+++ Input records

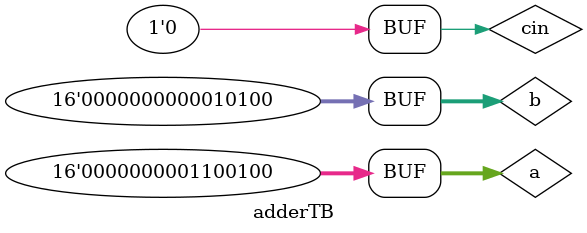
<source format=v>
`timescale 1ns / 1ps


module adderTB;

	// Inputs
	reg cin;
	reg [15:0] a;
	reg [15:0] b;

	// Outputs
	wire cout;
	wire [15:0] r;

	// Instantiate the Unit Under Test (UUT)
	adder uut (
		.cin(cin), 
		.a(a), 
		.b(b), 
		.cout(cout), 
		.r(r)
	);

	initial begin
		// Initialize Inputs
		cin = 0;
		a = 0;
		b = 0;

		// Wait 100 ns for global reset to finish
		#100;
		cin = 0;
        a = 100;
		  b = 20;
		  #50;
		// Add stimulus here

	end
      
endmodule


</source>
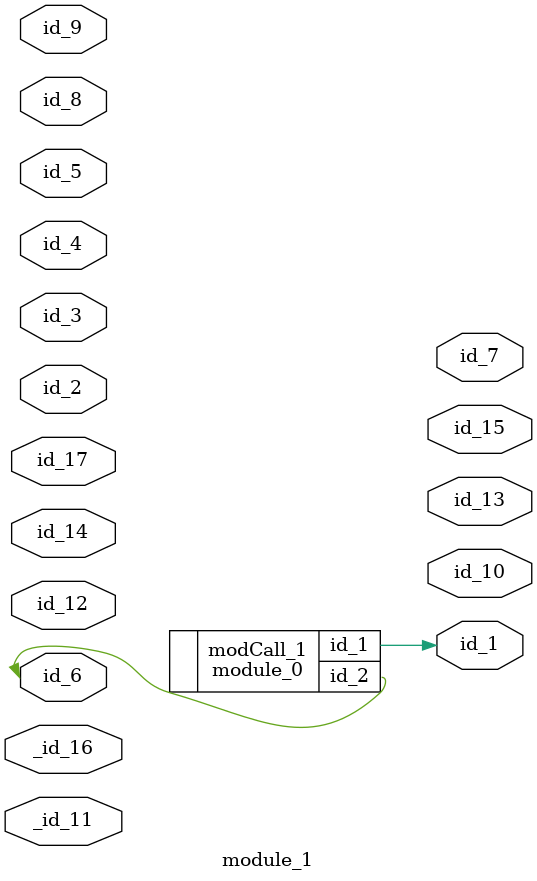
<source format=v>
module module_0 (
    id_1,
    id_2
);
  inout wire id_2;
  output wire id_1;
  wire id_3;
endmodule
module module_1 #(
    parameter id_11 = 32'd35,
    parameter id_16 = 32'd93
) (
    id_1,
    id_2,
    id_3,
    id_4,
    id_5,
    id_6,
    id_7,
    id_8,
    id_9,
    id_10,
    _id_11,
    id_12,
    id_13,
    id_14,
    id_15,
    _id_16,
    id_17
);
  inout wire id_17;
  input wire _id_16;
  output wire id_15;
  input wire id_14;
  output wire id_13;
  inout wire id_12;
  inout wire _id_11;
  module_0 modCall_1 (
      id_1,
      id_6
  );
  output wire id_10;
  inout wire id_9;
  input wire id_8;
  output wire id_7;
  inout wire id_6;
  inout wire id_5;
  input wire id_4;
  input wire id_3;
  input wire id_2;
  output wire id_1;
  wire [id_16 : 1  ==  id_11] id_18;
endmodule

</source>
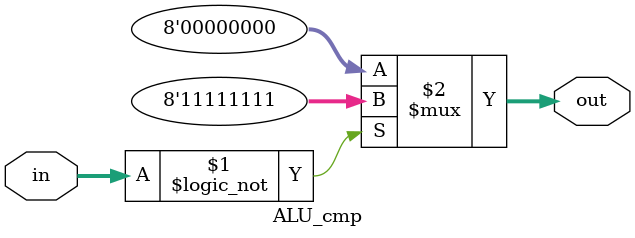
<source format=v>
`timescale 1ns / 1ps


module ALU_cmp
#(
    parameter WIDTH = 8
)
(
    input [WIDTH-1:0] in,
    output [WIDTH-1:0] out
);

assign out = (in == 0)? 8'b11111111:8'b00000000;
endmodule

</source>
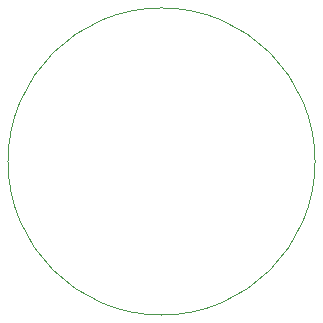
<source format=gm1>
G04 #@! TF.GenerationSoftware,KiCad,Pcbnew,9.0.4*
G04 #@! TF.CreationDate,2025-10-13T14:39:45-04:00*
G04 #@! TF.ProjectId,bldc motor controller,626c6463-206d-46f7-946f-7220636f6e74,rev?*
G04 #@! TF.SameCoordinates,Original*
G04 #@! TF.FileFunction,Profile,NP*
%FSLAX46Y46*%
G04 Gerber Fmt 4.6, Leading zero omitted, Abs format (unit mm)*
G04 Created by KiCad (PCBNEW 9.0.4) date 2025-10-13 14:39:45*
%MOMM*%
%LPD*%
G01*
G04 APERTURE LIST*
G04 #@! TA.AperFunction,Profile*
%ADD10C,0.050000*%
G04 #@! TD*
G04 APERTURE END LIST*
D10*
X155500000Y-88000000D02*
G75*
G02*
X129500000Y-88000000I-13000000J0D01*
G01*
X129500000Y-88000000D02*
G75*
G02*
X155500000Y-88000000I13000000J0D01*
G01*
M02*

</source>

++++++

• **Prompt**
Output nothing except an exact copy of the records above, with the images left out.

• **Response to the task**
<source format=v>
`timescale 1ns / 1ps


module adderTB;

	// Inputs
	reg cin;
	reg [15:0] a;
	reg [15:0] b;

	// Outputs
	wire cout;
	wire [15:0] r;

	// Instantiate the Unit Under Test (UUT)
	adder uut (
		.cin(cin), 
		.a(a), 
		.b(b), 
		.cout(cout), 
		.r(r)
	);

	initial begin
		// Initialize Inputs
		cin = 0;
		a = 0;
		b = 0;

		// Wait 100 ns for global reset to finish
		#100;
		cin = 0;
        a = 100;
		  b = 20;
		  #50;
		// Add stimulus here

	end
      
endmodule


</source>
<source format=v>
module module_0 (
    id_1,
    id_2
);
  inout wire id_2;
  output wire id_1;
  wire id_3;
endmodule
module module_1 #(
    parameter id_11 = 32'd35,
    parameter id_16 = 32'd93
) (
    id_1,
    id_2,
    id_3,
    id_4,
    id_5,
    id_6,
    id_7,
    id_8,
    id_9,
    id_10,
    _id_11,
    id_12,
    id_13,
    id_14,
    id_15,
    _id_16,
    id_17
);
  inout wire id_17;
  input wire _id_16;
  output wire id_15;
  input wire id_14;
  output wire id_13;
  inout wire id_12;
  inout wire _id_11;
  module_0 modCall_1 (
      id_1,
      id_6
  );
  output wire id_10;
  inout wire id_9;
  input wire id_8;
  output wire id_7;
  inout wire id_6;
  inout wire id_5;
  input wire id_4;
  input wire id_3;
  input wire id_2;
  output wire id_1;
  wire [id_16 : 1  ==  id_11] id_18;
endmodule

</source>
<source format=v>
`timescale 1ns / 1ps


module ALU_cmp
#(
    parameter WIDTH = 8
)
(
    input [WIDTH-1:0] in,
    output [WIDTH-1:0] out
);

assign out = (in == 0)? 8'b11111111:8'b00000000;
endmodule

</source>
<source format=gm1>
G04 #@! TF.GenerationSoftware,KiCad,Pcbnew,9.0.4*
G04 #@! TF.CreationDate,2025-10-13T14:39:45-04:00*
G04 #@! TF.ProjectId,bldc motor controller,626c6463-206d-46f7-946f-7220636f6e74,rev?*
G04 #@! TF.SameCoordinates,Original*
G04 #@! TF.FileFunction,Profile,NP*
%FSLAX46Y46*%
G04 Gerber Fmt 4.6, Leading zero omitted, Abs format (unit mm)*
G04 Created by KiCad (PCBNEW 9.0.4) date 2025-10-13 14:39:45*
%MOMM*%
%LPD*%
G01*
G04 APERTURE LIST*
G04 #@! TA.AperFunction,Profile*
%ADD10C,0.050000*%
G04 #@! TD*
G04 APERTURE END LIST*
D10*
X155500000Y-88000000D02*
G75*
G02*
X129500000Y-88000000I-13000000J0D01*
G01*
X129500000Y-88000000D02*
G75*
G02*
X155500000Y-88000000I13000000J0D01*
G01*
M02*

</source>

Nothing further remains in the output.